Coal industry hopes for Trump but prepares for Clinton
Republican presidential nominee Donald Trump has won over the U.S. coal industry by promising to revive the downtrodden sector and scrap regulations if elected.
But the industry has a Plan B if the New York businessman loses to his more green-minded Democratic rival Hillary Clinton on Tuesday: carbon capture and storage, a technology that captures carbon dioxide from burning coal and injects it underground, where many scientists are optimistic it cannot contribute to global warming.
Coal backers see CCS as a politically feasible solution that could help the next president thread the needle between environmentalists and a once-powerful business that is in desperate need of a lifeline. They have been pushing both major party candidates to embrace it.
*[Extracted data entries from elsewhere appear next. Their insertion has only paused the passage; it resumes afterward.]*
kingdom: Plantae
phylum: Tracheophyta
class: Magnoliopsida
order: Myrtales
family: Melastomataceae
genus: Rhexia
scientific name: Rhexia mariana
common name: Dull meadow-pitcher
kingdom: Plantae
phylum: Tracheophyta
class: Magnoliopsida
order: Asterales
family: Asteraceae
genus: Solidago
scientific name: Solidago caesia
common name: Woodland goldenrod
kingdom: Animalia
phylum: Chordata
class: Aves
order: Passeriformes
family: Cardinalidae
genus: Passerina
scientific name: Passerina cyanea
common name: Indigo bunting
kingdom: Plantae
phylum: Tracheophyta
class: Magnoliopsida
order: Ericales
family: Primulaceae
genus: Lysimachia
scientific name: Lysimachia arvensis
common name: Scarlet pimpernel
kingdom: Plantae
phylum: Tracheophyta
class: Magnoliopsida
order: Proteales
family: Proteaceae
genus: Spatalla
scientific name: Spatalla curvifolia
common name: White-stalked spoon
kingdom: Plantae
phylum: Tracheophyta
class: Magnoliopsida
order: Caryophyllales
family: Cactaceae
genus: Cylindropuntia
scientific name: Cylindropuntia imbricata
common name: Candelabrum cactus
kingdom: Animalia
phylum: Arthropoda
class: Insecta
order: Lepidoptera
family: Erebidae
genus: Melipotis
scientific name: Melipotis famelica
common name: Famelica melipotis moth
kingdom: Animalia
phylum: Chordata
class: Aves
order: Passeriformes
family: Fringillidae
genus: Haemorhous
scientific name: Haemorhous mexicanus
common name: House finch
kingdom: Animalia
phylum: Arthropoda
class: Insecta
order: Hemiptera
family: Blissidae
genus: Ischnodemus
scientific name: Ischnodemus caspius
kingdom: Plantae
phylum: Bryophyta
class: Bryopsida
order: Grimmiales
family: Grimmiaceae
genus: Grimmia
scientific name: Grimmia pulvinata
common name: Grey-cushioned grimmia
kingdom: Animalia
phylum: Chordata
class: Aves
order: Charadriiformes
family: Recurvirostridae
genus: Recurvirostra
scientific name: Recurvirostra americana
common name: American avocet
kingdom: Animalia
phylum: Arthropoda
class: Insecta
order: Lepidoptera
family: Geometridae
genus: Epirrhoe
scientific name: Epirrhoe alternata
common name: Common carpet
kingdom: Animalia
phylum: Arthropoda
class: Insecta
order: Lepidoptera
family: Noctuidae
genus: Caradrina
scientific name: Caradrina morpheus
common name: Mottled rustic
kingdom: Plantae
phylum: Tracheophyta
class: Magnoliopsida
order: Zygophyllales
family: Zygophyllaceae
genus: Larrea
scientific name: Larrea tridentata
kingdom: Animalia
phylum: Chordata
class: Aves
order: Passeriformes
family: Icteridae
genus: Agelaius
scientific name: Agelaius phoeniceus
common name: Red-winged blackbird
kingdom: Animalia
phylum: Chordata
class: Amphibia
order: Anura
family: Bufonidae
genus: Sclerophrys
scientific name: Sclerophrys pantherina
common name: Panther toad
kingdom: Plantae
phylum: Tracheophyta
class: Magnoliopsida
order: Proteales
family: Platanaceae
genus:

Staff at the National Enhanced Oil Recovery Initiative held separate teleconferences with the Clinton and Trump campaigns in August on the merits of a bill that would extend and raise tax breaks for coal and other fossil fuel companies doing CCS in oilfields, from $10 per ton of carbon stored to $35 a ton. NEORI is made up of diverse groups ranging from environmental organizations to some of the country’s largest coal companies.
Weeks after the teleconference, Clinton announced her support for the bipartisan CCS bill. Nearly 20 of 100 senators, including Clinton’s vice presidential running mate Tim Kaine, also back it and expect it to gain momentum.
Trump has not given a position on the bill, but a senior policy adviser to Trump’s campaign, Dan Kowalski, said he “supports all sources of American energy. This includes clean coal and research into new coal technologies.”
“My sense is Clinton recognizes that, especially in certain parts of the country, coal-based energy and other fossil fuels provide some of the highest-paying jobs in our economy,” said Brad Crabtree, of the Great Plains Institute, a policy group that pushes for the deployment technologies to reduce fossil fuel emissions, and the parent organization of NEORI.
Oil drillers have used CCS since the 1970s, pumping carbon dioxide into aging reservoirs to force out remaining crude. Coal advocates want to expand CCS to coal-fueled power plants. But the business is expensive and needs incentives.
TRUMP’S PLEDGE, CLINTON’S PRAGMATISM
Trump’s anti-regulation stance has made him a clear favorite of the industry, because it suggests lower costs and risks for major producers like Arch Coal Inc, Peabody Energy Corp, Cloud Peak Energy Inc and Alpha Natural Resources Inc.
The sector has given about $223,000 in support of Trump, compared with none for Clinton, according to a Reuters analysis of contributions over $200 made by several of the biggest coal companies and their employees.
Coal faces a potentially starker future under Clinton. She has promised to build on Democratic President Barack Obama’s disputed Clean Power Plan to curb carbon output and suffered political damage earlier this year when she said that by doing so “we’re going to put a lot of coal miners and coal companies out of business.”
Those jobs are already quickly evaporating.
The industry now employs only about 65,000 miners across states like West Virginia, Pennsylvania, Kentucky and Wyoming, down from around 91,000 in 2011, according to the most recent statistics from the U.S. Department of Energy. The country’s top two biggest coal companies, Arch and Peabody Energy, this year filed for bankruptcy.
Neither Trump scrapping federal regulations nor the expanded use of CCS will likely restore the sector, where production last year dropped to the lowest level since 1986, to its previous heights. Coal
Jeff Holmstead, a Republican lobbyist at Bracewell Law, said if Clinton wins, much of coal’s fate in coming years could be determined in the first 30 to 60 days. By then it should be known whether she appoints staunch environmentalists at departments including the Environmental Protection Agency and the Department of the Interior.
But he is confident that Clinton would work with industry on CCS and allow “coal to play a role in the future in the U.S. power sector.”
Elizabeth Gore, a Democrat who lobbies with Brownstein, Hyatt, Farber and Schreck for a coal-burning cooperative said coal companies must “find the marginal changes they can make to buy themselves some time, to provide more of a soft landing.”